TAPPER: Although you heard an eyewitness we just interviewed him earlier, who was one of the last people to see the shooter before the shooter himself was taken down by law enforcement, and he said he and another gentleman who were there to get a plane were standing by an exit and they saw him, the shooter, about 50 or 75 yards away. He saw them, could have shot them if he had wanted to but didn't make a motion to do that. They skedaddled before he could do anything.

But he -- this witness said very clearly he didn't seem to be just trying out to kill as many -- trying to kill as many people as possible. Does that jibe with what you've seen before?

O'TOOLE: It does. They don't have to annihilate everyone but they know that they have only a small amount of time before law enforcement is going to intervene. If they wanted to shoot just one person because they had a personal vendetta with them, they could choose a non-public place to do it.

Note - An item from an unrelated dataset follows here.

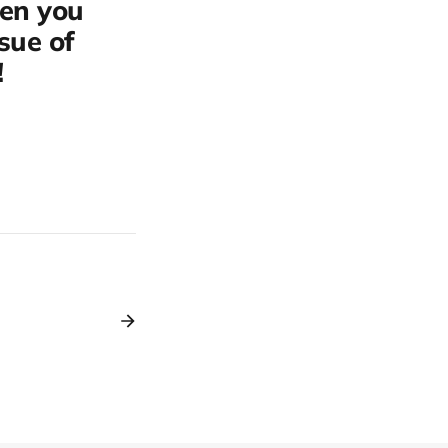
hen you
ssue of
!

This individual chose a public place to do it. There was going to be collateral damage and that was OK with him. And that's what I'm referring to is that if there were other people injured or killed on top of the targeted victim, if there was a targeted victim, he was going to be OK with that.

TAPPER: All right. We will take a very, very quick break. Stick around, Mary Ellen and Tom. We're going to keep talking to you in a second. We've got to get this commercial in. We're getting some new information on the shooter's motive. And we'll have that next.

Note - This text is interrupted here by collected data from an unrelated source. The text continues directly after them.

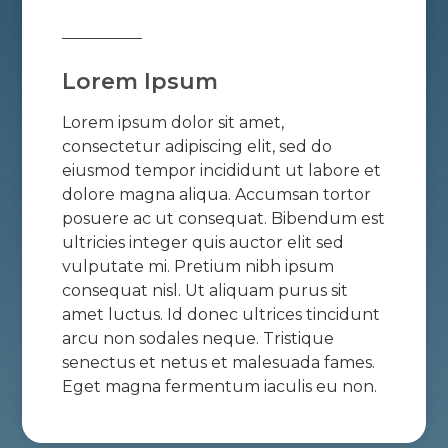
Lorem Ipsum
Lorem ipsum dolor sit amet,
consectetur adipiscing elit, sed do
eiusmod tempor incididunt ut labore et
dolore magna aliqua. Accumsan tortor
posuere ac ut consequat. Bibendum est
ultricies integer quis auctor elit sed
vulputate mi. Pretium nibh ipsum
consequat nisl. Ut aliquam purus sit
amet luctus. Id donec ultrices tincidunt
arcu non sodales neque. Tristique
senectus et netus et malesuada fames.
Eget magna fermentum iaculis eu non.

Stay with us for our breaking news coverage of the shooting at LAX.


TAPPER: Welcome to CNN's breaking coverage of the shooting at LAX, Los Angeles International Airport.

At roughly 9:20 this morning, Pacific Time, 12:20 here on the East Coast, a shooter shot and killed a TSA agent, got through and was walking through the terminal when a law enforcement officer shot him in the chest. There you can see the semiautomatic rifle that is believed to have been his weapon, the shooter's weapon. There's more law enforcement inside the terminal.

President Obama asked about this just minutes ago said that he is concerned about the shooting, he's been getting updates from local authorities.

You can see right now that is a shot from KABC outside Los Angeles International Airport, which is just a mess right now in terms of traffic and no one being able to get in and only being able to get out on foot.

I want to now bring in Shawn Henry. He's the former executive assistant director for the FBI and president of CrowdStrike, which provides security technology services.

Sean, thanks so much for talking to us.

Last time we spoke, it was during the navy yard shooting. We have been talking here with two other former FBI officials about possible reasons why this might have happened. It was raised perhaps the shooter was targeting a specific individual.

Shawn, is it also possible the shooter may have been targeting the TSA in general?

SHAWN HENRY, CROWDSTRIKE: Yes, you know, Jake, the police go through a very methodical process when there's an incident like this. First, they want to make sure they mitigate the threat and ID some of the co- conspirator. And now, in trying to piece this together, that's absolutely the question they're going to be asking is, what's the motivation?

You'll typically go through a list. I think terrorism has been ruled out, at least initially, based on the incident here. This doesn't seem to be a disgruntled employee, having no prior history of working there with TSA.

I think that you've got to look at potentially somebody who may have some concerns about TSA security. They may have some issues previously about being treated unfairly at the airport by TSA officials. That's got to be one of the motives that has to be taken into consideration. We certainly have all heard people with outrage. Certainly nobody that might take it to this level, but that has to be a motivation to look at.

TAPPER: All right. Stand by, Shawn. President Obama just commented on the shooting at LAX moments ago. Let's take a listen to that.

We're not ready with that sound yet? I apologize.